3D printing medtech company Osteopore (ASX: OSX) is set to continue their successful streak, following news that the company has received Australian Therapeutics Goods Administration (TGA) approval for three craniofacial products, after being placed into a trading halt Friday afternoon.
The Osteomesh, Osteoplug, and Osteoplug-C, are used primarily to fill voids in a patient’s bone, fostering the regeneration of real bone cells. Last year, Brisbane surgeons successfully used Osteopore’s products to help a 29 year old man regrow over 30cm of his tibia bone, following an infection a couple of years prior.
The approval will allow the 3D-printed materials to be more accessible to hospitals and doctors, with Osteopore having already hired a consultant to help them with the distribution and sales side of the operation. Earlier in the month, the Australian and Singapore based company reported that COVID-19 has not had a significant impact on their sales or manufacturing.
Osteopore’s latest TGA approval will join the established list of international approvals, including in the United States, Europe, Singapore, and parts of Asia.
Goh Khoon Seng, Osteopore’s CEO, commented on the news “We are delighted to have now received TGA approval for Osteoplug and Osteomesh, and this has now opened up the Australian market to Osteopore. Australia is a key market for the global expansion of our business, and we are excited to be able to continue to build our revenue streams in this market”.

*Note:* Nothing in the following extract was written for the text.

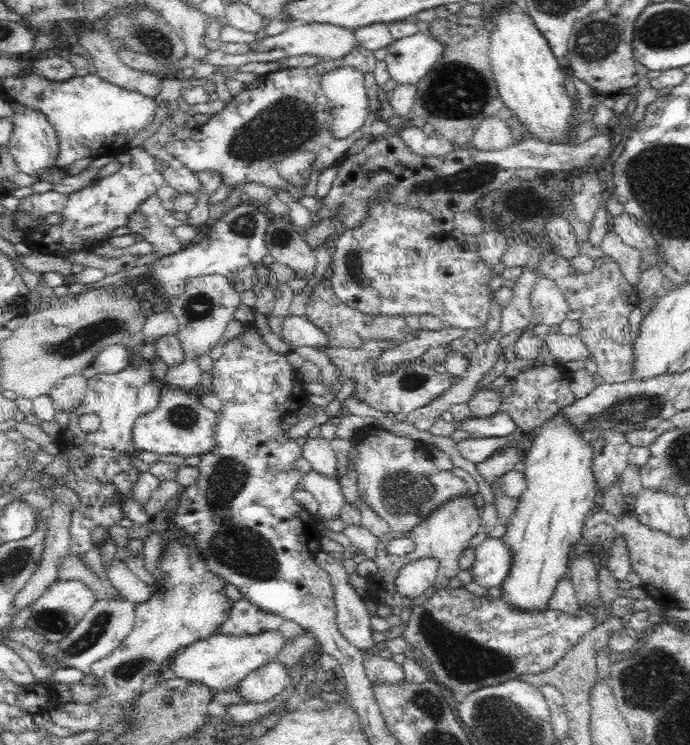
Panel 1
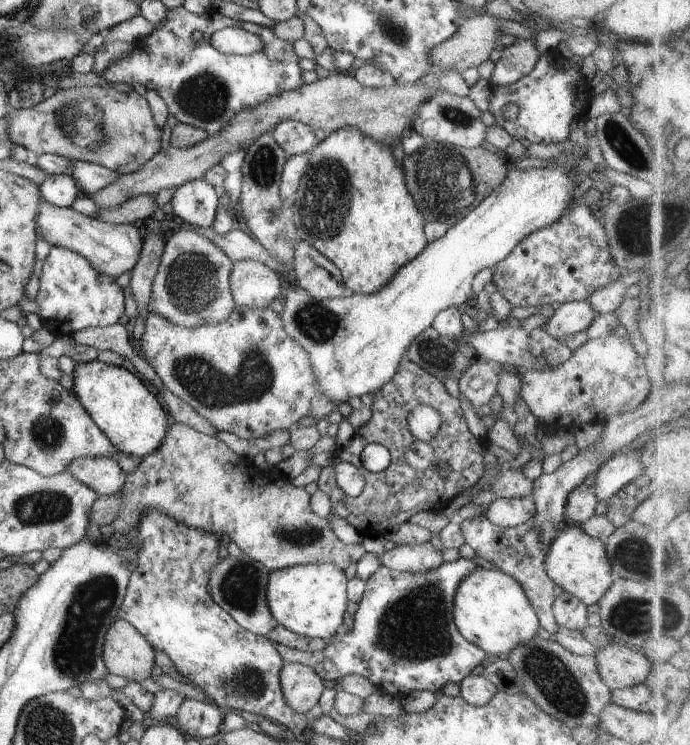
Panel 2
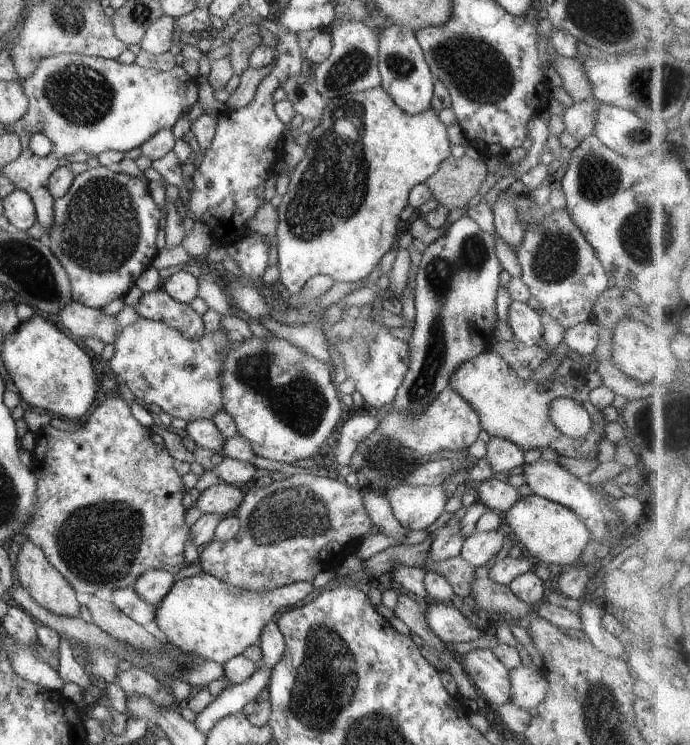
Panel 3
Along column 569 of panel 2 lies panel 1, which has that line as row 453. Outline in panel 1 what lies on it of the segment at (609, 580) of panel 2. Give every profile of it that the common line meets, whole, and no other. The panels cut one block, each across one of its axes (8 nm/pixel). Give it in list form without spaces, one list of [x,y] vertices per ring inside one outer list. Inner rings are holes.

The company debuted on the ASX in September last year and was one of the most successful companies to do so. After raising just over $5m through an offer price of $0.20, the company reached a high of $1.06 in October, representing a 430% gain in less than a month. While the share price has come down since then to a low of $0.28, the stock never plummeted below the original offer price.
Shares in the company have surged over 28% this morning following news of the announcement and are currently trading at $0.60.